“Mum, you are home, I missed you so much”, says the daughter of my 24-year old friend. After a long working day, we finally arrived at her home to drink a cup of coffee. My friend became a mother when she was only 18, even when she had dozen of plans for the future: she wanted to finish secondary school with distinction and apply for the Design Faculty; she wanted to visit different countries and go to parties every Friday. She wanted… Does she regret the occurrence and her current life? No, she does not. She is not rich and she has to combine the work with her studies in order to manage with survival, she is tired for the most part of the week and her travelling plans have been put away for a while. But she is the happiest person and the most thoughtful mother I have ever met.

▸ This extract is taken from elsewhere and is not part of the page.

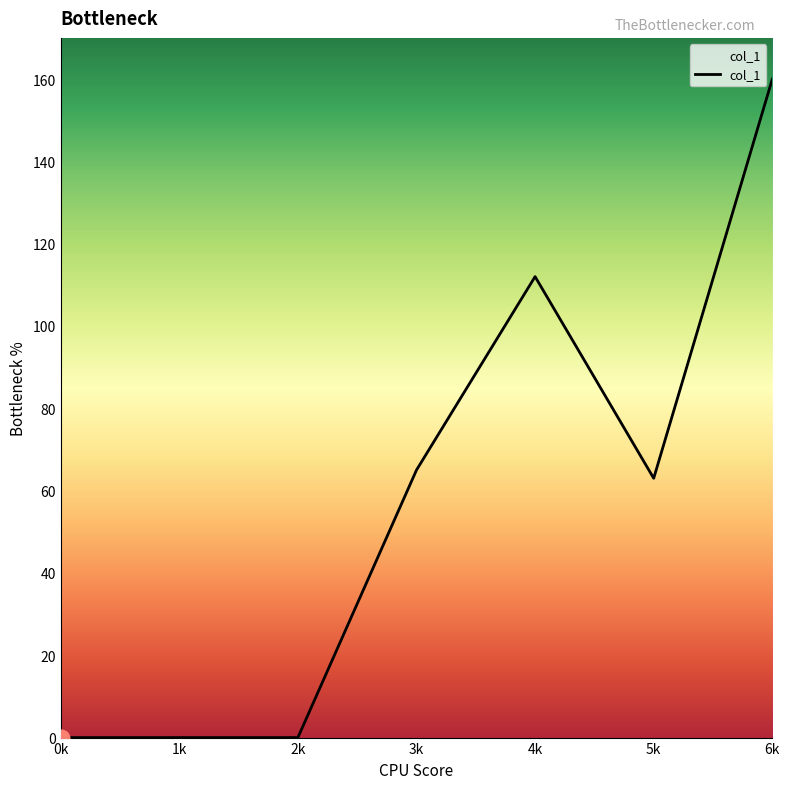

Is it true that the value at 3k is 65?

True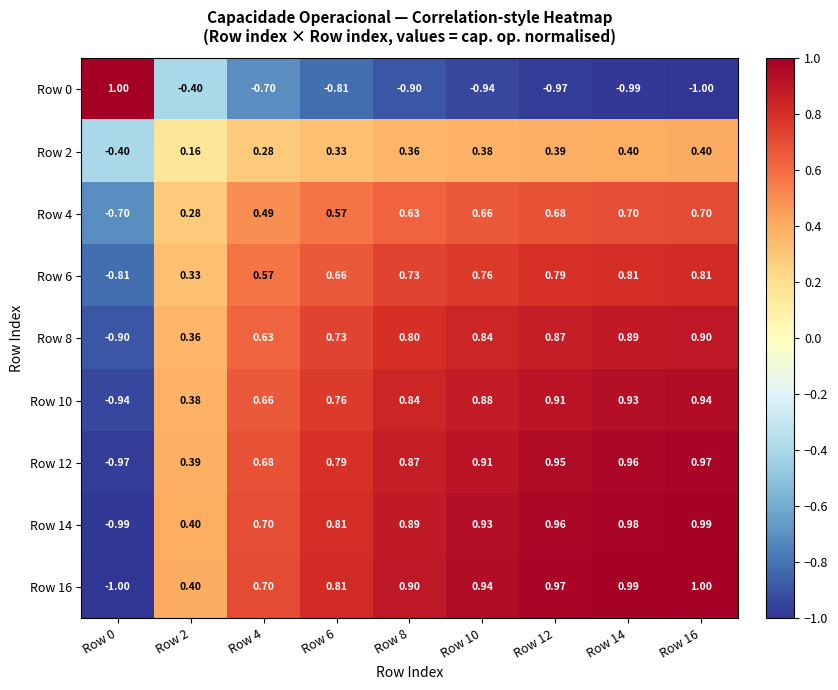

Is the value of Row 2 at Row 2 greater than the value of Row 10 at Row 6?

No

At the same time I would like to provide the picture of another woman living in my hometown and being of the same age as my friend. Even their life stories are quite similar – early pregnancy, refusal for the majority of their dreams, nurturing children alone. However, that woman’s chosen life path is totally different. She does not work. She does not have any education; neither is willing to get a degree. She has five children for the moment, and none of them looks happy. How could they? They have been given a birth just for one purpose – to help to get social benefits from the government.
Looking to these young women almost every day, I started to think what arouses mother’s love to her child. Is it her husband’s or boyfriend’s care? A successful career? The fulfillment of her own dreams? High material provision? Probably. But where does love appear from when all these conditions are missing?
First of all, love derives from early childhood and is being inherited from the parents and the values they used to teach their offsprings. If they managed to show that love does not depend only on financial well-being, but it consists of all the small week day joys, problems and challenges, the young girl-mother will take these values to her life as well.
Secondly, the mother is able to love her child only in the case she loves and estimates herself. There are no researches made on this topic, but the reality shows that women with low self-esteem also can not love their child as much as they would want to.
And thirdly, love of the mother to the child derives from her love to the world and other people. The old proverb says: “If you love the world, you can love your child, as he is a part of the universe”.
So, we see that the love of a mother is not always an unconditioned state, very often there are some small, almost unperceivable criteria which have to be fulfilled before the woman can begin to love her child with every cell of her body.